Le jardinage permet de créer une nouvelle approche des relations soignés-soignants, qui sont parfois très difficiles en milieu psychiatrique, particulièrement avec les adolescents. Le jardin sert alors de médiateur et peut aider à redéfinir la relation.
En outre, il n’est pas rare que l’équipe soignante, dont les journées sont parfois éprouvantes en service de psychiatrie, trouve un peu de repos et d’apaisement dans les jardins du Centre.
Enfin, Michel Dogué, le Directeur général du centre hospitalier Théophile Roussel, aimerait voir ce projet prendre un peu plus d’ampleur et créer des parcours de promenades, où l’on pourrait faire du sport ou s’instruire en apprenant les différentes essences présentes dans le parc. Cela pourrait être bénéfique également pour les familles qui viennent en visite voir leur proche hospitalisé, car eux aussi ont besoin de soutien et de se sentir accueillis dans le centre.
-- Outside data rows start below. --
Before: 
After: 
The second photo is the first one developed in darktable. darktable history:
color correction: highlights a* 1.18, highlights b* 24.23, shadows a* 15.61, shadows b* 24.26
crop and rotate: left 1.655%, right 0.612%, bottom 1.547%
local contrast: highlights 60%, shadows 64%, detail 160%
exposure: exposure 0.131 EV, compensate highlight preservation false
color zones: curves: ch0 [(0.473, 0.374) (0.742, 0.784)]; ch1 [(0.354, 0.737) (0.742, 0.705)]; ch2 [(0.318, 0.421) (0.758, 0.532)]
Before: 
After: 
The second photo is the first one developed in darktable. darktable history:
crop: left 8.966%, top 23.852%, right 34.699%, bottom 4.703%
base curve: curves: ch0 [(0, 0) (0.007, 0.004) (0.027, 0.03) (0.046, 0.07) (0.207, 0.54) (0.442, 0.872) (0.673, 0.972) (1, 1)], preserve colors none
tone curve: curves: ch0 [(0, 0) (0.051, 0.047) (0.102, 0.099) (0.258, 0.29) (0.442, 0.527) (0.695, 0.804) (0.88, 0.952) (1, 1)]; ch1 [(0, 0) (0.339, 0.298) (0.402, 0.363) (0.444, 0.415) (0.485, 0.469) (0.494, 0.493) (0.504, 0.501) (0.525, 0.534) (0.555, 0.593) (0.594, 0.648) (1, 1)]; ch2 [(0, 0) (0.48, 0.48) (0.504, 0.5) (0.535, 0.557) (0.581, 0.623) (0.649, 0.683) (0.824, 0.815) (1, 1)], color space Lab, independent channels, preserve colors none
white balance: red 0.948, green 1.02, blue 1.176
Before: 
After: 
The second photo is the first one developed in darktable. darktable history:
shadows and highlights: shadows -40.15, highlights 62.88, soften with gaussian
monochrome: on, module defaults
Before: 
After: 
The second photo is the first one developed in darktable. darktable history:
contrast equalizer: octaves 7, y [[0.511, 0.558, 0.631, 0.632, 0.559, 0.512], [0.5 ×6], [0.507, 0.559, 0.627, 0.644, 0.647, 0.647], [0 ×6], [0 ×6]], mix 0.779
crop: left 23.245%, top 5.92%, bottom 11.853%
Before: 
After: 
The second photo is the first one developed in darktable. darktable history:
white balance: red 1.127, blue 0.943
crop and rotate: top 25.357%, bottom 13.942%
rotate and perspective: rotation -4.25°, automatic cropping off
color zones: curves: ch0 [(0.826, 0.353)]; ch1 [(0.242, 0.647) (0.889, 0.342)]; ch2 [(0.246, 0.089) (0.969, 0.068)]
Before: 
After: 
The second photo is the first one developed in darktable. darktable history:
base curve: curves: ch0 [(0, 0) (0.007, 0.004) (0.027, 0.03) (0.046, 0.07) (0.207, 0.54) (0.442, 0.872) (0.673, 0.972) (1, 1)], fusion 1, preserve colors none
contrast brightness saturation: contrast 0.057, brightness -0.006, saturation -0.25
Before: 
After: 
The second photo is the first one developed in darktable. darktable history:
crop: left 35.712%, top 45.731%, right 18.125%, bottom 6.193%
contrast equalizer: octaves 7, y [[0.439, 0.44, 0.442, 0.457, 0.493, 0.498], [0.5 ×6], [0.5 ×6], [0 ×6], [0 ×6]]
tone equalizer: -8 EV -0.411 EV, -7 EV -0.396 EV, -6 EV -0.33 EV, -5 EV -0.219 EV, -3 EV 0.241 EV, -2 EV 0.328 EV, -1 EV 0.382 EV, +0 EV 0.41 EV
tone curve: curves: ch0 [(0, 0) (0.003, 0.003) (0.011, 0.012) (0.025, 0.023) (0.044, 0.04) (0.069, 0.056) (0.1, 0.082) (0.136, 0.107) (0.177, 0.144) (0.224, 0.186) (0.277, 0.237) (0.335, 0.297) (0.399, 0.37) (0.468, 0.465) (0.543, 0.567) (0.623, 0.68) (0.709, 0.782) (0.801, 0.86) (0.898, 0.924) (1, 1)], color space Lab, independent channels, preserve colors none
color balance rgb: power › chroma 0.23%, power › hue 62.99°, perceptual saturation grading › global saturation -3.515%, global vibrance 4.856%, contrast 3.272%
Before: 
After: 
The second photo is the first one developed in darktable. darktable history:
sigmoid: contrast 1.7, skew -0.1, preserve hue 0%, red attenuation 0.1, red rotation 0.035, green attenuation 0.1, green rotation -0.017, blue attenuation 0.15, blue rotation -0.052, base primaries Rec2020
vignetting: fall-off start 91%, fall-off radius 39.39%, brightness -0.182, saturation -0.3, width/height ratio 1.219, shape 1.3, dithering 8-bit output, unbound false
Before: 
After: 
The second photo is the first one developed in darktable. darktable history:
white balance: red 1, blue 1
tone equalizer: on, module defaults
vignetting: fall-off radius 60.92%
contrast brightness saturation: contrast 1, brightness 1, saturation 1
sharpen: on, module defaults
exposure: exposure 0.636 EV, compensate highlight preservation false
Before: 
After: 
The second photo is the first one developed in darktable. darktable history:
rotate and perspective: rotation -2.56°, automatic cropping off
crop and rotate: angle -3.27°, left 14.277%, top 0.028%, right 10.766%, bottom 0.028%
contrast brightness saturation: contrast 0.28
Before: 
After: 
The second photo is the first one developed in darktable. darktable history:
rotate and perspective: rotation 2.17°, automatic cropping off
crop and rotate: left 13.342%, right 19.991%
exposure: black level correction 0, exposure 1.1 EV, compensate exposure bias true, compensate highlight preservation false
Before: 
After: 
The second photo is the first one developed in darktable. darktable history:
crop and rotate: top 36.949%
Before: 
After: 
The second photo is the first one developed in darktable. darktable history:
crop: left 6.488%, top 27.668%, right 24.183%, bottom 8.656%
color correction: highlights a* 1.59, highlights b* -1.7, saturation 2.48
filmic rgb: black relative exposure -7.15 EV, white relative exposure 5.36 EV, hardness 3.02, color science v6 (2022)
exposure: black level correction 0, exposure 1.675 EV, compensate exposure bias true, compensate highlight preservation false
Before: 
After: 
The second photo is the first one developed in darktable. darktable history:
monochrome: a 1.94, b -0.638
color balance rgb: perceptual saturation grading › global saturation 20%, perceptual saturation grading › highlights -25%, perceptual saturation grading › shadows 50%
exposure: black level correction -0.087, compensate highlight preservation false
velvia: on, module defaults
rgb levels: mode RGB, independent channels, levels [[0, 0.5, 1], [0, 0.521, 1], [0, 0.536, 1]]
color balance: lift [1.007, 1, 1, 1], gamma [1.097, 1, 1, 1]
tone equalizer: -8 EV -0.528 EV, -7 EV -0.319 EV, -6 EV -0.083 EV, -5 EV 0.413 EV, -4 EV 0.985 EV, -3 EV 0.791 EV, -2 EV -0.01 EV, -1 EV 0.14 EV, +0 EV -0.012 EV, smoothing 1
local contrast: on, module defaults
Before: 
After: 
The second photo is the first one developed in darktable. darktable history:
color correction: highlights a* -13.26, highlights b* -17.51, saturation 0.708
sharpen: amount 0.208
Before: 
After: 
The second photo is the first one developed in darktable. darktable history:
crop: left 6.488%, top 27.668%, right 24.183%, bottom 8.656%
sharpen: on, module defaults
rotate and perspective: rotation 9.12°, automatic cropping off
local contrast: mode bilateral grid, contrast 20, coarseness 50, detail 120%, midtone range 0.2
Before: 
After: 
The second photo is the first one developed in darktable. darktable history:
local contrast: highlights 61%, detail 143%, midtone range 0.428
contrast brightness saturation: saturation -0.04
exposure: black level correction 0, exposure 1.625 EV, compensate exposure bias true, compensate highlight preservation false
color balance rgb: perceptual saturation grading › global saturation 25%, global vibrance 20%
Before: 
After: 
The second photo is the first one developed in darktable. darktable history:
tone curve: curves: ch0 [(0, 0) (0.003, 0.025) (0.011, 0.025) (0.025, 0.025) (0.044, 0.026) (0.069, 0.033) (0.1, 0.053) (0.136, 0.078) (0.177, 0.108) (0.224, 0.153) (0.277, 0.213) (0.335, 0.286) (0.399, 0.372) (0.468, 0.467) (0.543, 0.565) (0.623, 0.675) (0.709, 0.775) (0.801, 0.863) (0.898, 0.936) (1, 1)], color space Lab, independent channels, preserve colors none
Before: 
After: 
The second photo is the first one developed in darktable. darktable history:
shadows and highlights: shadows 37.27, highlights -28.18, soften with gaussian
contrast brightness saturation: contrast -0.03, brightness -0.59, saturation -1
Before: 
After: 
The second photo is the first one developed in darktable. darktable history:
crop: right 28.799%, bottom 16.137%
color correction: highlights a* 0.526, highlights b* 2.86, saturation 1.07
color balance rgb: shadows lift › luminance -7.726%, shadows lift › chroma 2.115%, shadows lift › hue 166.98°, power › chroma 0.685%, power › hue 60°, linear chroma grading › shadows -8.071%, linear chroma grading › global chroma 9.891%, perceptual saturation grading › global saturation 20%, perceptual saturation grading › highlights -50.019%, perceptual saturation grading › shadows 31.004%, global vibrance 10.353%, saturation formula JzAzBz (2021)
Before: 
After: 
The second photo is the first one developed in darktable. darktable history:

Un véritable projet d’établissement qui a un coût
Pour conclure, Didier Sigler et Michel Dogué nous précisent que créer un jardin thérapeutique relève à Théophile Roussel d’un vrai projet d’établissement, soutenu par la direction dans son ensemble et que cette motivation est nécessaire pour la réussite d’un tel projet.
Financièrement, organiser ce type de jardin ne revient pas plus cher que d’investir par exemple dans des jeux de plein air, qui sont d’ailleurs de plus en plus chers et imposent des normes de sécurité très contraignantes. De toute façon, il faut bien mettre en place des activités pour les patients. C’est simplement une question de choix. L’hortithérapie semble vraiment adaptée à Théophile Roussel.
Cependant il est vrai, précisent-ils, que l’appui d’un partenaire, comme la Fondation Truffaut dans leur cas, peut s’avérer très importante, car la vocation première d’un hôpital malgré tout, n’est évidemment pas d’entretenir des jardins.